Google Chrome

Maybe but that is how I fixed it

my first time i removed the chromium profile and restarted chromium asked again with blanking did the job but thats a time ago mayby its changed :slight_smile:

I also get the password prompt to open the keyring when launching chromium. I use firefox for privacy reasons (can’t really trust anything google related), but sometimes I need to check how sites look on chrome.
Always makes me nervous when I enter the password. Chromium wants too much! :slight_smile:

You can however Click cancel on the prompt screen (need to pe persistent as it will ask your password for a few more times before giving up) and continue to use Chromium without giving it access to the keyring.
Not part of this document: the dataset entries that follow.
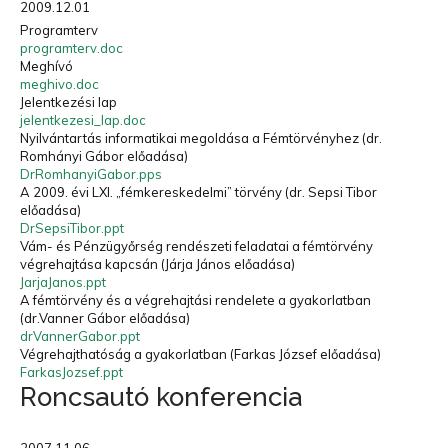
2009.12.01
Hulladékgazdálkodók
Programterv
programterv.doc
Országos
Szövetsége
Meghívó
„A múzeumok a múltat őrzik meg, a hulladékfeldolgozók
meghivo.doc
a jövőt.
”
Jelentkezési lap
jelentkezesi_lap.doc
Nyilvántartás informatikai megoldása a Fémtörvényhez (dr.
Romhányi Gábor előadása)
DrRomhanyiGabor.pps
A 2009. évi LXI. „fémkereskedelmi” törvény (dr. Sepsi Tibor
előadása)
DrSepsiTibor.ppt
Vám- és Pénzügyőrség rendészeti feladatai a fémtörvény
végrehajtása kapcsán (Járja János előadása)
JarjaJanos.ppt
A fémtörvény és a végrehajtási rendelete a gyakorlatban
(dr.Vanner Gábor előadása)
drVannerGabor.ppt
Végrehajthatóság a gyakorlatban (Farkas József előadása)
FarkasJozsef.ppt
Roncsautó konferencia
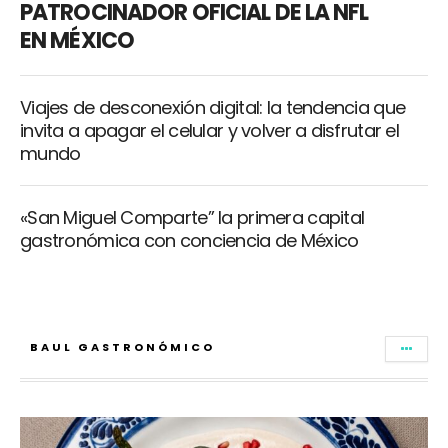
PATROCINADOR OFICIAL DE LA NFL
EN MÉXICO
Viajes de desconexión digital: la tendencia que
invita a apagar el celular y volver a disfrutar el
mundo
«San Miguel Comparte” la primera capital
gastronómica con conciencia de México
BAUL GASTRONÓMICO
Here’s a quick solution to disable the use of keyring and let Chromium use a more simple password storage mechanism:

basic idea is to add this parameter to the launcher:
chromium –password-store=basic

I have read, it has some security issue hence it is not advisable.

The security issue is if you risk someone logging in as you, then starting the browser - and being able to login to those websites you saved the credentials for…
Given a good password for your user - or if you rarely allow the browser to save your passwords - or if only the cat shares access to your system(!) the risk is usually low…
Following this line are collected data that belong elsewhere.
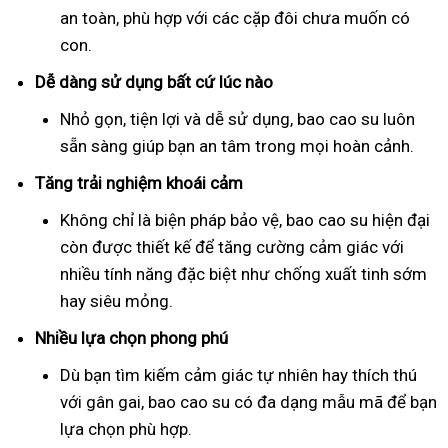
an toàn, phù hợp với các cặp đôi chưa muốn có
con.
Dễ dàng sử dụng bất cứ lúc nào
Nhỏ gọn, tiện lợi và dễ sử dụng, bao cao su luôn
sẵn sàng giúp bạn an tâm trong mọi hoàn cảnh.
Tăng trải nghiệm khoái cảm
Không chỉ là biện pháp bảo vệ, bao cao su hiện đại
còn được thiết kế để tăng cường cảm giác với
nhiều tính năng đặc biệt như chống xuất tinh sớm
hay siêu mỏng.
Nhiều lựa chọn phong phú
Dù bạn tìm kiếm cảm giác tự nhiên hay thích thú
với gân gai, bao cao su có đa dạng mẫu mã để bạn
lựa chọn phù hợp.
enable sudoers for wheel-group? what for then the wheel group, put user in sudoers allone would work also then.
And we do not have a special sudoers file, what calamares is doing should work the same:

[root@empowered64 joekamprad]# cd /etc/sudoers.d
[root@empowered64 sudoers.d]# ls
10-installer
[root@empowered64 sudoers.d]# cat 10-installer
%wheel ALL=(ALL) ALL

See here: https://wiki.archlinux.org/index.php/Sudo#Configure_sudo_using_drop-in_files_in_/etc/sudoers.d

I have applied all above commands. Still asking passwords after rebooting. This is not big issue. I don’t want more trouble. No issue, I can manage. Thank you all.